Sunday, October 5, 2014

Michael Blumenthal's Unusual Habit

In the 23rd in a series of posts on 2014 books entered for The Story Prize, Michael Blumenthal, author of The Greatest Jewish-American Lover in Hungarian History (Etruscan Press), discusses what he'd do if he weren't a writer and the risks of borrowing from real life. 

If you weren't a writer, what would you be doing?
I would be, very happily, a primate zoologist. Even at this very moment, I would gladly trade every word I've ever written for a few years among the bonobos. My literary hero, on that front, is Frans de Waal.

Describe an unusual writing habit of yours.
I only write when I genuinely feel that I have something meaningful and interesting to say. From what I can tell, that is a truly unusual habit.
Bonobo: The road not taken

Do you ever borrow characters or situations from real life, and has anyone ever confronted you about it, been angry or pleased?
Yes, all the time, and I have also been frequently confronted about it. Years ago, when I published my "Harvard novel," a dear friend and former colleague, on whom I had modeled what I felt to be the most lovable character in the entire book, almost divorced me, and sent me, via Fed Ex, a nasty epistle informing me that he would not, under any circumstances, be coming to my book party. He has since long, and repeatedly, forgiven me, and expressed his admiration for the book. More recently, my wife—upon reading the galleys of my recent collection of short stories—insisted that I would forever lose a pair of friends on a situation of whose one of the stories (in which virtually everything—from setting, to occupations, to language, to ending—is radically altered) is modeled. I'm hoping, and assuming, they will never read it, but that still remains to be seen.

What's the worst idea for a story you've every had?
I once had the idea of writing a story based on a protagonist who was obsessed by rectal and other sexual odors. A bad idea, to say the least.

What's the best story idea you've had that you've never been able to write to your satisfaction?
I've never written a play—the only genre in which I haven't published. But some years ago I had an idea for a play based upon two characters who meet in a psychoanalyst's waiting room, and whose relationship leads the analyst himself to examine his past and certain still-undealt-with traumas in his romantic relationships. I, indeed, did spend months working on the play, only to discover, as I had long suspected, that I am not a playwright. Yet another of what Auden would have called a brilliant idea, badly executed. Always best to know the limitations of one's gift.

What one story that someone else has written do you wish you had written?
Philip Roth's "Defender of the Faith," Flannery O'Connor's "The Lame Shall Enter First," and James Salter's "Last Night." All three utterly brilliant in different ways: the first hilarious; the second and third utterly tragic.

Where do you do most of your work?
At a desk facing my study window, either in my house in West Virginia or my summer house in Hungary.

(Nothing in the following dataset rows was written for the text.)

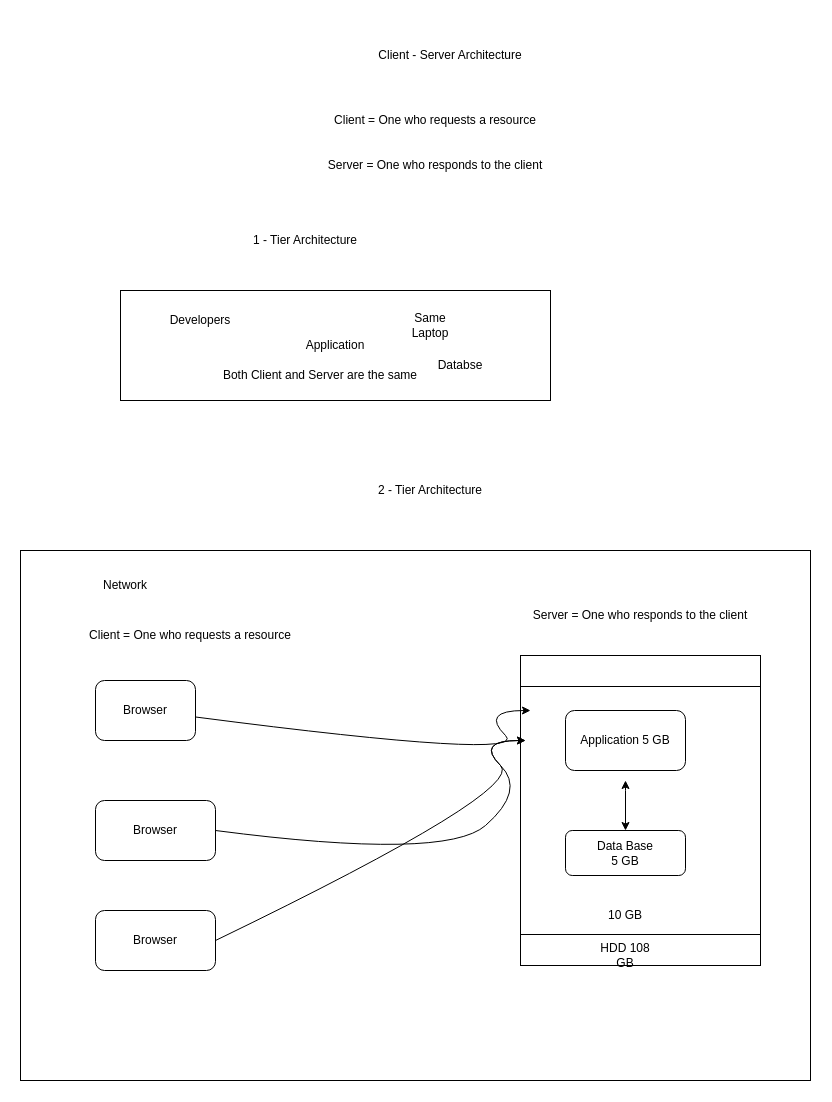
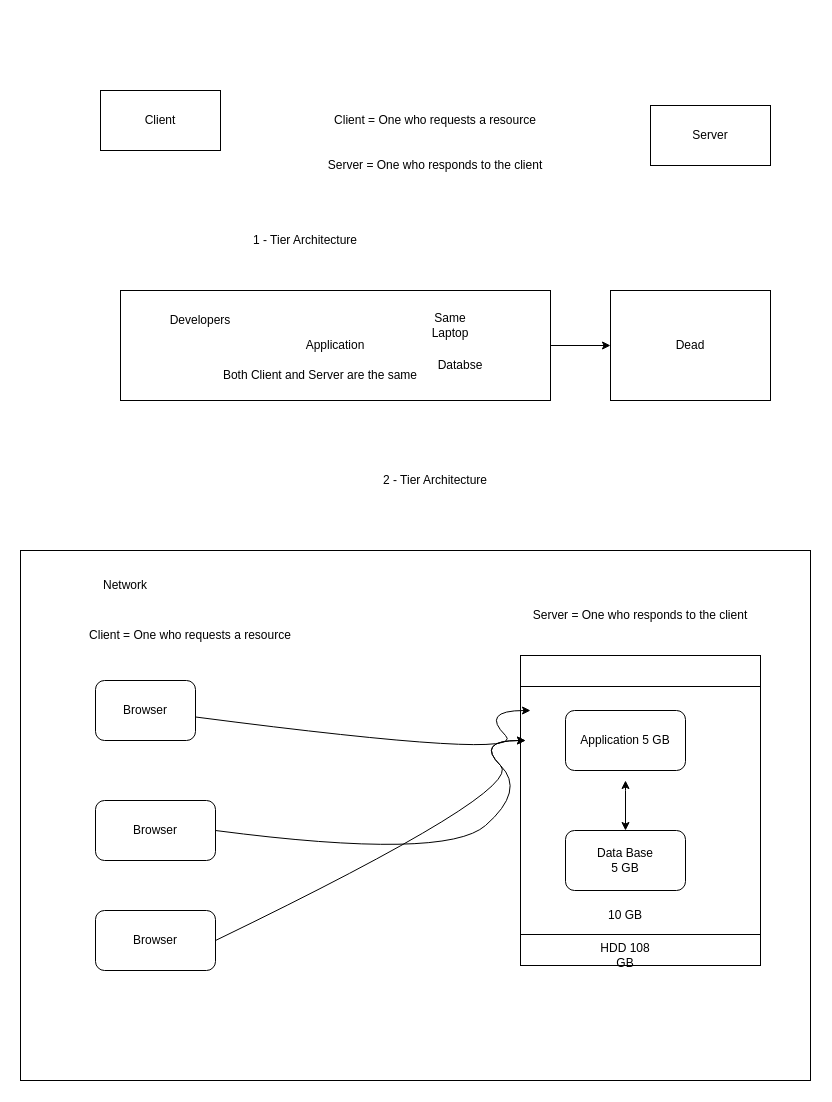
  <mxCell id="0" />
  <mxCell id="1" parent="0" />
- <mxCell id="2" value="Client - Server Architecture" style="text;html=1;align=center;verticalAlign=middle;whiteSpace=wrap;rounded=0;" vertex="1" parent="1"><mxGeometry x="230" y="20" width="440" height="70" as="geometry" /></mxCell>
+ <mxCell id="3" value="" style="edgeStyle=orthogonalEdgeStyle;rounded=0;orthogonalLoop=1;jettySize=auto;html=1;" edge="1" parent="1" source="4" target="11"><mxGeometry relative="1" as="geometry" /></mxCell>
  <mxCell id="4" value="Application" style="rounded=0;whiteSpace=wrap;html=1;" vertex="1" parent="1"><mxGeometry x="120" y="290" width="430" height="110" as="geometry" /></mxCell>
+ <mxCell id="5" value="Client" style="rounded=0;whiteSpace=wrap;html=1;" vertex="1" parent="1"><mxGeometry x="100" y="90" width="120" height="60" as="geometry" /></mxCell>
  <mxCell id="6" value="Client = One who requests a resource" style="text;html=1;align=center;verticalAlign=middle;whiteSpace=wrap;rounded=0;" vertex="1" parent="1"><mxGeometry x="310" y="105" width="250" height="30" as="geometry" /></mxCell>
  <mxCell id="7" value="Server = One who responds to the client" style="text;html=1;align=center;verticalAlign=middle;whiteSpace=wrap;rounded=0;" vertex="1" parent="1"><mxGeometry x="310" y="150" width="250" height="30" as="geometry" /></mxCell>
+ <mxCell id="8" value="Server" style="rounded=0;whiteSpace=wrap;html=1;" vertex="1" parent="1"><mxGeometry x="650" y="105" width="120" height="60" as="geometry" /></mxCell>
  <mxCell id="9" value="1 - Tier Architecture" style="text;html=1;align=center;verticalAlign=middle;whiteSpace=wrap;rounded=0;" vertex="1" parent="1"><mxGeometry x="200" y="210" width="210" height="60" as="geometry" /></mxCell>
  <mxCell id="10" value="Developers" style="text;html=1;align=center;verticalAlign=middle;whiteSpace=wrap;rounded=0;" vertex="1" parent="1"><mxGeometry x="170" y="305" width="60" height="30" as="geometry" /></mxCell>
- <mxCell id="12" value="2 - Tier Architecture" style="text;html=1;align=center;verticalAlign=middle;whiteSpace=wrap;rounded=0;" vertex="1" parent="1"><mxGeometry x="325" y="460" width="210" height="60" as="geometry" /></mxCell>
- <mxCell id="13" value="Same Laptop" style="text;html=1;align=center;verticalAlign=middle;whiteSpace=wrap;rounded=0;" vertex="1" parent="1"><mxGeometry x="400" y="310" width="60" height="30" as="geometry" /></mxCell>
+ <mxCell id="11" value="Dead" style="rounded=0;whiteSpace=wrap;html=1;" vertex="1" parent="1"><mxGeometry x="610" y="290" width="160" height="110" as="geometry" /></mxCell>
+ <mxCell id="12" value="2 - Tier Architecture" style="text;html=1;align=center;verticalAlign=middle;whiteSpace=wrap;rounded=0;" vertex="1" parent="1"><mxGeometry x="330" y="450" width="210" height="60" as="geometry" /></mxCell>
+ <mxCell id="13" value="Same Laptop" style="text;html=1;align=center;verticalAlign=middle;whiteSpace=wrap;rounded=0;" vertex="1" parent="1"><mxGeometry x="420" y="310" width="60" height="30" as="geometry" /></mxCell>
  <mxCell id="14" value="Both Client and Server are the same" style="text;html=1;align=center;verticalAlign=middle;whiteSpace=wrap;rounded=0;" vertex="1" parent="1"><mxGeometry x="160" y="360" width="320" height="30" as="geometry" /></mxCell>
  <mxCell id="15" value="Databse" style="text;html=1;align=center;verticalAlign=middle;whiteSpace=wrap;rounded=0;" vertex="1" parent="1"><mxGeometry x="430" y="350" width="60" height="30" as="geometry" /></mxCell>
  <mxCell id="16" value="" style="rounded=0;whiteSpace=wrap;html=1;" vertex="1" parent="1"><mxGeometry x="20" y="550" width="790" height="530" as="geometry" /></mxCell>
  <mxCell id="17" value="Browser" style="rounded=1;whiteSpace=wrap;html=1;" vertex="1" parent="1"><mxGeometry x="95" y="680" width="100" height="60" as="geometry" /></mxCell>
  <mxCell id="18" value="Client = One who requests a resource" style="text;html=1;align=center;verticalAlign=middle;whiteSpace=wrap;rounded=0;" vertex="1" parent="1"><mxGeometry x="65" y="620" width="250" height="30" as="geometry" /></mxCell>
  <mxCell id="19" value="Browser" style="rounded=1;whiteSpace=wrap;html=1;" vertex="1" parent="1"><mxGeometry x="95" y="800" width="120" height="60" as="geometry" /></mxCell>
  <mxCell id="20" value="Browser" style="rounded=1;whiteSpace=wrap;html=1;" vertex="1" parent="1"><mxGeometry x="95" y="910" width="120" height="60" as="geometry" /></mxCell>
  <mxCell id="21" value="" style="shape=process;whiteSpace=wrap;html=1;backgroundOutline=1;rotation=90;" vertex="1" parent="1"><mxGeometry x="485" y="690" width="310" height="240" as="geometry" /></mxCell>
  <mxCell id="22" value="HDD 108 GB" style="text;html=1;align=center;verticalAlign=middle;whiteSpace=wrap;rounded=0;" vertex="1" parent="1"><mxGeometry x="595" y="940" width="60" height="30" as="geometry" /></mxCell>
  <mxCell id="23" value="10 GB" style="text;html=1;align=center;verticalAlign=middle;whiteSpace=wrap;rounded=0;" vertex="1" parent="1"><mxGeometry x="595" y="900" width="60" height="30" as="geometry" /></mxCell>
  <mxCell id="24" value="Application 5 GB" style="rounded=1;whiteSpace=wrap;html=1;" vertex="1" parent="1"><mxGeometry x="565" y="710" width="120" height="60" as="geometry" /></mxCell>
- <mxCell id="25" value="Data Base&lt;br&gt;5 GB" style="rounded=1;whiteSpace=wrap;html=1;" vertex="1" parent="1"><mxGeometry x="565" y="830" width="120" height="45" as="geometry" /></mxCell>
+ <mxCell id="25" value="Data Base&lt;br&gt;5 GB" style="rounded=1;whiteSpace=wrap;html=1;" vertex="1" parent="1"><mxGeometry x="565" y="830" width="120" height="60" as="geometry" /></mxCell>
  <mxCell id="26" value="" style="endArrow=classic;startArrow=classic;html=1;rounded=0;exitX=0.5;exitY=0;exitDx=0;exitDy=0;" edge="1" parent="1" source="25"><mxGeometry width="50" height="50" relative="1" as="geometry"><mxPoint x="575" y="830" as="sourcePoint" /><mxPoint x="625" y="780" as="targetPoint" /><Array as="points"><mxPoint x="625" y="790" /></Array></mxGeometry></mxCell>
  <mxCell id="27" value="" style="curved=1;endArrow=classic;html=1;rounded=0;exitX=1;exitY=0.5;exitDx=0;exitDy=0;" edge="1" parent="1" source="19"><mxGeometry width="50" height="50" relative="1" as="geometry"><mxPoint x="475" y="790" as="sourcePoint" /><mxPoint x="525" y="740" as="targetPoint" /><Array as="points"><mxPoint x="445" y="860" /><mxPoint x="525" y="790" /><mxPoint x="475" y="740" /></Array></mxGeometry></mxCell>
  <mxCell id="28" value="" style="curved=1;endArrow=classic;html=1;rounded=0;exitX=1;exitY=0.5;exitDx=0;exitDy=0;" edge="1" parent="1" source="20"><mxGeometry width="50" height="50" relative="1" as="geometry"><mxPoint x="475" y="790" as="sourcePoint" /><mxPoint x="525" y="740" as="targetPoint" /><Array as="points"><mxPoint x="525" y="790" /><mxPoint x="475" y="740" /></Array></mxGeometry></mxCell>
  <mxCell id="29" value="Server = One who responds to the client" style="text;html=1;align=center;verticalAlign=middle;whiteSpace=wrap;rounded=0;" vertex="1" parent="1"><mxGeometry x="515" y="600" width="250" height="30" as="geometry" /></mxCell>
  <mxCell id="30" value="Network" style="text;html=1;align=center;verticalAlign=middle;whiteSpace=wrap;rounded=0;" vertex="1" parent="1"><mxGeometry x="95" y="570" width="60" height="30" as="geometry" /></mxCell>
  <mxCell id="31" value="" style="curved=1;endArrow=classic;html=1;rounded=0;" edge="1" parent="1" source="17"><mxGeometry width="50" height="50" relative="1" as="geometry"><mxPoint x="480" y="760" as="sourcePoint" /><mxPoint x="530" y="710" as="targetPoint" /><Array as="points"><mxPoint x="530" y="760" /><mxPoint x="480" y="710" /></Array></mxGeometry></mxCell>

When I was starting out as a poet taking dictation directly from the gods, I did most of my work at my "office" in Montrose Park in D.C.

What do you do when you're stuck or have "writer's block"?
I stop writing and do something else. Preferably, I take a long walk... in fact, many long walks. Or fantasize about being a primate zoologist.

What advice do you have for aspiring writers?
If you hope to write for posterity, avoid the Creative Writing Industry at all costs. If the scope of your ambition ends with a Creative Writing job, a bunch of younger lovers, fifteen minutes of fame, and a fine education in flattery, networking, false praise and sycophantry, such a program may be the place for you, and there are plenty to choose from. The best Creative Writing teachers in the world are right up there on your bookshelf, or in the library, and they don't charge a bloody thing. They won't, however, alas, be able to write you a letter of reference, or get you a job.

What else (beyond books and writing) informs or inspires your work?
The magnificence of nature. The beauty and mystery of existence. The complexities of trying to love and live decently and with kindness. The challenges of generosity. The disturbances of lust. The pains and travails besetting myself and my friends. The affections and cruelties of animals. And, of course, the idea of death... and the reality of it. And of pain.